BEGIN Supplied entries

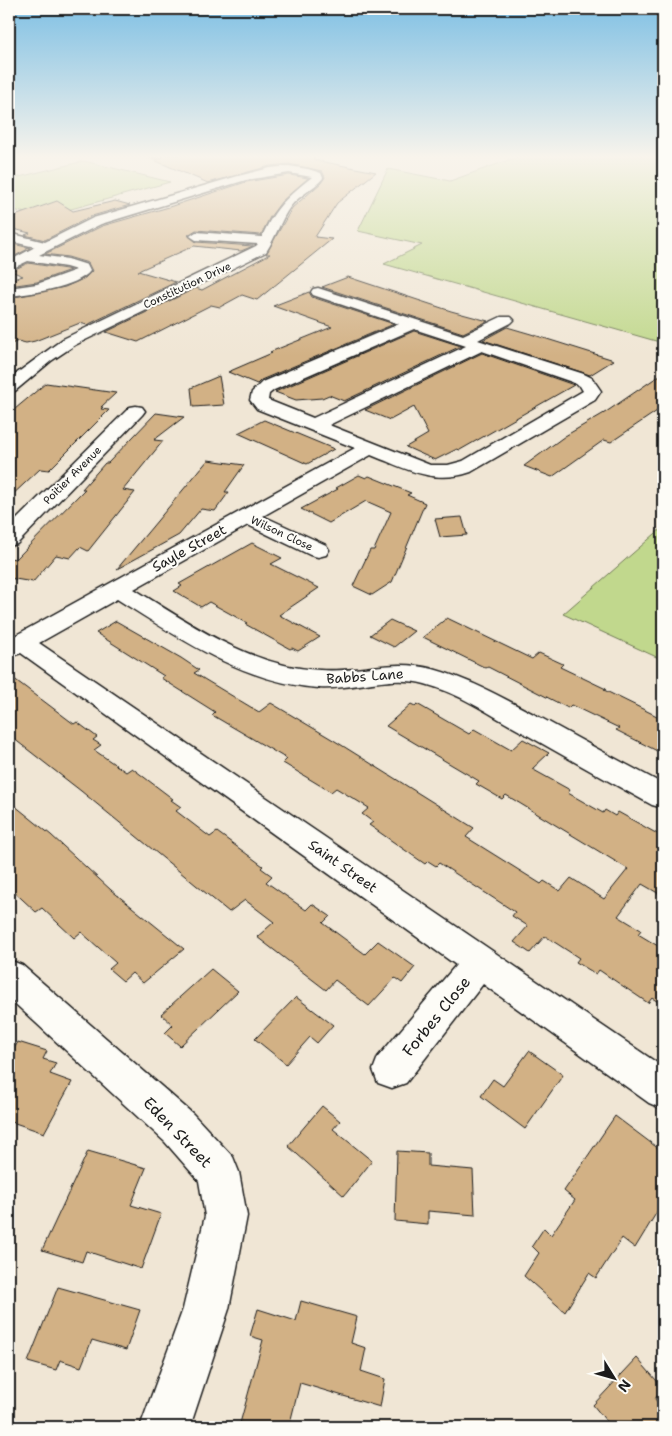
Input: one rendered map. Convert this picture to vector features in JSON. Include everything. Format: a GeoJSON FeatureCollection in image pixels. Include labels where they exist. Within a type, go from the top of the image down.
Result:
{"type":"FeatureCollection","features":[{"type":"Feature","properties":{"kind":"street"},"geometry":{"type":"LineString","coordinates":[[9,266],[95,222]]}},
{"type":"Feature","properties":{"kind":"street"},"geometry":{"type":"LineString","coordinates":[[196,236],[266,242],[274,222]]}},
{"type":"Feature","properties":{"kind":"street"},"geometry":{"type":"LineString","coordinates":[[9,237],[46,246]]}},
{"type":"Feature","properties":{"kind":"street","name":"Constitution Drive"},"geometry":{"type":"LineString","coordinates":[[9,387],[45,358],[69,342],[230,265],[260,249],[266,242]]}},
{"type":"Feature","properties":{"kind":"street"},"geometry":{"type":"LineString","coordinates":[[9,292],[39,288],[79,275],[83,271],[82,268],[74,264],[26,257]]}},
{"type":"Feature","properties":{"kind":"street"},"geometry":{"type":"LineString","coordinates":[[318,292],[578,378],[586,382],[592,391],[589,396],[460,470],[447,472],[426,470],[264,405],[259,400],[261,392],[268,386],[412,324]]}},
{"type":"Feature","properties":{"kind":"street"},"geometry":{"type":"LineString","coordinates":[[463,341],[506,320]]}},
{"type":"Feature","properties":{"kind":"street"},"geometry":{"type":"LineString","coordinates":[[313,425],[480,346]]}},
{"type":"Feature","properties":{"kind":"street","name":"Poitier Avenue"},"geometry":{"type":"LineString","coordinates":[[9,539],[136,411]]}},
{"type":"Feature","properties":{"kind":"street","name":"Sayle Street"},"geometry":{"type":"LineString","coordinates":[[16,646],[370,448]]}},
{"type":"Feature","properties":{"kind":"street","name":"Wilson Close"},"geometry":{"type":"LineString","coordinates":[[246,516],[318,550]]}},
{"type":"Feature","properties":{"kind":"street","name":"Babbs Lane"},"geometry":{"type":"LineString","coordinates":[[117,589],[204,643],[246,661],[291,675],[319,679],[346,679],[403,673],[423,674],[447,682],[483,699],[663,798]]}},
{"type":"Feature","properties":{"kind":"street","name":"Saint Street"},"geometry":{"type":"LineString","coordinates":[[16,646],[480,962],[663,1090]]}},
{"type":"Feature","properties":{"kind":"street","name":"Forbes Close"},"geometry":{"type":"LineString","coordinates":[[392,1070],[480,962]]}},
{"type":"Feature","properties":{"kind":"street","name":"Eden Street"},"geometry":{"type":"LineString","coordinates":[[10,979],[179,1128],[218,1172],[226,1216],[206,1310],[165,1427]]}},
{"type":"Feature","properties":{"kind":"green space"},"geometry":{"type":"Polygon","coordinates":[[[362,222],[663,222],[663,343],[384,264],[422,245],[358,231],[362,222]]]}},
{"type":"Feature","properties":{"kind":"green space"},"geometry":{"type":"Polygon","coordinates":[[[663,527],[663,660],[563,614],[663,527]]]}},
{"type":"Feature","properties":{"kind":"building"},"geometry":{"type":"Polygon","coordinates":[[[9,222],[80,222],[45,240],[25,235],[30,233],[9,228],[9,222]]]}},
{"type":"Feature","properties":{"kind":"building"},"geometry":{"type":"Polygon","coordinates":[[[116,222],[267,222],[261,235],[196,230],[188,235],[196,242],[253,246],[241,251],[194,246],[138,271],[176,282],[87,325],[80,323],[35,341],[26,343],[18,341],[9,345],[9,298],[65,287],[85,278],[92,271],[88,263],[68,257],[45,254],[102,226],[116,222]]]}},
{"type":"Feature","properties":{"kind":"building"},"geometry":{"type":"Polygon","coordinates":[[[284,222],[325,222],[315,237],[332,239],[257,300],[242,295],[220,307],[211,305],[138,342],[106,332],[196,288],[202,290],[270,254],[266,254],[284,222]]]}},
{"type":"Feature","properties":{"kind":"building"},"geometry":{"type":"Polygon","coordinates":[[[9,243],[30,248],[9,259],[9,243]]]}},
{"type":"Feature","properties":{"kind":"building"},"geometry":{"type":"Polygon","coordinates":[[[28,263],[70,270],[37,282],[9,286],[9,280],[23,276],[11,271],[28,263]]]}},
{"type":"Feature","properties":{"kind":"building"},"geometry":{"type":"Polygon","coordinates":[[[348,277],[451,311],[488,321],[463,333],[322,287],[348,277]]]}},
{"type":"Feature","properties":{"kind":"building"},"geometry":{"type":"Polygon","coordinates":[[[309,292],[312,297],[394,324],[261,380],[257,384],[228,372],[272,353],[270,352],[332,327],[273,306],[309,292]]]}},
{"type":"Feature","properties":{"kind":"building"},"geometry":{"type":"Polygon","coordinates":[[[507,327],[614,360],[590,375],[483,340],[507,327]]]}},
{"type":"Feature","properties":{"kind":"building"},"geometry":{"type":"Polygon","coordinates":[[[414,331],[461,346],[344,401],[329,395],[322,398],[296,400],[275,392],[414,331]]]}},
{"type":"Feature","properties":{"kind":"building"},"geometry":{"type":"Polygon","coordinates":[[[482,353],[574,385],[460,450],[457,449],[435,460],[406,447],[428,434],[414,407],[390,420],[365,410],[482,353]]]}},
{"type":"Feature","properties":{"kind":"building"},"geometry":{"type":"Polygon","coordinates":[[[663,373],[663,407],[611,442],[604,440],[552,477],[524,466],[565,436],[606,412],[663,373]]]}},
{"type":"Feature","properties":{"kind":"building"},"geometry":{"type":"Polygon","coordinates":[[[219,376],[224,405],[193,407],[191,388],[219,376]]]}},
{"type":"Feature","properties":{"kind":"building"},"geometry":{"type":"Polygon","coordinates":[[[46,383],[116,393],[101,407],[103,407],[101,409],[109,410],[49,470],[40,469],[9,498],[9,414],[46,383]]]}},
{"type":"Feature","properties":{"kind":"building"},"geometry":{"type":"Polygon","coordinates":[[[156,413],[184,417],[154,440],[163,441],[123,490],[135,492],[88,551],[80,547],[70,558],[56,555],[33,582],[9,578],[9,558],[16,559],[85,489],[82,489],[105,463],[108,463],[156,413]]]}},
{"type":"Feature","properties":{"kind":"building"},"geometry":{"type":"Polygon","coordinates":[[[264,420],[334,449],[307,464],[238,433],[264,420]]]}},
{"type":"Feature","properties":{"kind":"building"},"geometry":{"type":"Polygon","coordinates":[[[208,460],[244,465],[225,492],[229,492],[215,511],[201,509],[179,535],[117,569],[208,460]]]}},
{"type":"Feature","properties":{"kind":"building"},"geometry":{"type":"Polygon","coordinates":[[[359,475],[366,478],[369,476],[411,493],[407,495],[425,503],[392,582],[372,595],[353,586],[370,550],[374,550],[391,512],[366,501],[329,523],[301,509],[359,475]]]}},
{"type":"Feature","properties":{"kind":"building"},"geometry":{"type":"Polygon","coordinates":[[[462,517],[467,535],[440,537],[435,519],[462,517]]]}},
{"type":"Feature","properties":{"kind":"building"},"geometry":{"type":"Polygon","coordinates":[[[252,543],[282,558],[271,564],[319,588],[279,615],[320,637],[298,651],[290,649],[209,602],[201,607],[174,591],[182,586],[179,584],[252,543]]]}},
{"type":"Feature","properties":{"kind":"building"},"geometry":{"type":"Polygon","coordinates":[[[447,618],[532,659],[539,653],[563,664],[560,667],[663,719],[663,754],[616,730],[619,728],[571,705],[568,708],[488,667],[486,668],[423,637],[447,618]]]}},
{"type":"Feature","properties":{"kind":"building"},"geometry":{"type":"Polygon","coordinates":[[[390,620],[414,631],[394,647],[370,635],[390,620]]]}},
{"type":"Feature","properties":{"kind":"building"},"geometry":{"type":"Polygon","coordinates":[[[116,621],[181,658],[199,670],[194,673],[259,712],[271,703],[335,741],[474,828],[466,837],[541,884],[544,881],[560,891],[571,878],[604,899],[628,869],[506,795],[502,799],[476,784],[479,781],[386,726],[411,704],[415,706],[417,704],[469,734],[474,729],[511,750],[523,739],[549,753],[532,769],[570,790],[568,793],[603,813],[605,810],[615,816],[618,812],[663,837],[663,896],[642,884],[618,916],[641,930],[638,934],[663,949],[663,1005],[652,998],[648,1003],[599,970],[596,974],[576,962],[579,958],[545,936],[530,953],[514,942],[528,926],[512,916],[515,912],[439,863],[436,866],[428,861],[425,864],[369,825],[373,822],[362,814],[369,808],[336,788],[331,792],[283,763],[287,759],[212,715],[215,712],[161,678],[164,676],[96,633],[116,621]]]}},
{"type":"Feature","properties":{"kind":"building"},"geometry":{"type":"Polygon","coordinates":[[[9,675],[74,724],[77,722],[97,737],[93,740],[101,745],[94,750],[126,772],[132,768],[173,799],[171,800],[181,807],[176,811],[210,837],[217,832],[263,866],[261,868],[272,876],[266,882],[306,910],[312,904],[330,916],[323,923],[365,954],[378,941],[415,967],[402,983],[395,978],[369,1006],[335,980],[326,990],[257,937],[274,922],[245,900],[229,912],[81,791],[9,735],[9,675]]]}},
{"type":"Feature","properties":{"kind":"building"},"geometry":{"type":"Polygon","coordinates":[[[9,801],[51,835],[111,890],[184,949],[143,983],[132,973],[123,981],[109,969],[116,963],[81,932],[74,938],[42,908],[36,912],[9,887],[9,801]]]}},
{"type":"Feature","properties":{"kind":"building"},"geometry":{"type":"Polygon","coordinates":[[[211,969],[238,991],[180,1046],[165,1033],[173,1025],[161,1014],[211,969]]]}},
{"type":"Feature","properties":{"kind":"building"},"geometry":{"type":"Polygon","coordinates":[[[296,997],[333,1025],[317,1043],[310,1037],[286,1064],[255,1039],[296,997]]]}},
{"type":"Feature","properties":{"kind":"building"},"geometry":{"type":"Polygon","coordinates":[[[18,1042],[47,1051],[43,1059],[56,1063],[50,1074],[72,1082],[44,1133],[9,1121],[9,1057],[18,1042]]]}},
{"type":"Feature","properties":{"kind":"building"},"geometry":{"type":"Polygon","coordinates":[[[529,1051],[563,1075],[525,1129],[481,1096],[493,1079],[503,1086],[529,1051]]]}},
{"type":"Feature","properties":{"kind":"building"},"geometry":{"type":"Polygon","coordinates":[[[322,1106],[340,1121],[333,1129],[372,1161],[344,1196],[288,1146],[322,1106]]]}},
{"type":"Feature","properties":{"kind":"building"},"geometry":{"type":"Polygon","coordinates":[[[615,1116],[663,1152],[663,1202],[635,1248],[622,1238],[596,1278],[589,1273],[565,1312],[524,1276],[539,1253],[532,1246],[544,1228],[551,1235],[575,1200],[564,1191],[615,1116]]]}},
{"type":"Feature","properties":{"kind":"building"},"geometry":{"type":"Polygon","coordinates":[[[88,1151],[146,1168],[131,1205],[161,1214],[141,1269],[86,1251],[82,1262],[42,1250],[88,1151]]]}},
{"type":"Feature","properties":{"kind":"building"},"geometry":{"type":"Polygon","coordinates":[[[397,1151],[428,1153],[428,1166],[473,1170],[475,1215],[428,1211],[428,1224],[395,1221],[397,1151]]]}},
{"type":"Feature","properties":{"kind":"building"},"geometry":{"type":"Polygon","coordinates":[[[58,1287],[140,1310],[126,1350],[92,1340],[81,1367],[60,1360],[56,1370],[28,1362],[58,1287]]]}},
{"type":"Feature","properties":{"kind":"building"},"geometry":{"type":"Polygon","coordinates":[[[301,1301],[357,1317],[351,1343],[366,1348],[361,1371],[385,1379],[380,1407],[300,1383],[289,1427],[239,1427],[263,1340],[250,1336],[258,1309],[296,1321],[301,1301]]]}},
{"type":"Feature","properties":{"kind":"building"},"geometry":{"type":"Polygon","coordinates":[[[637,1358],[663,1388],[655,1399],[663,1409],[663,1427],[611,1427],[593,1405],[637,1358]]]}}]}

END Supplied entries

## Activity:
Count the lines in the material above where the string "features" appears, then state only that count.

## Task result:
2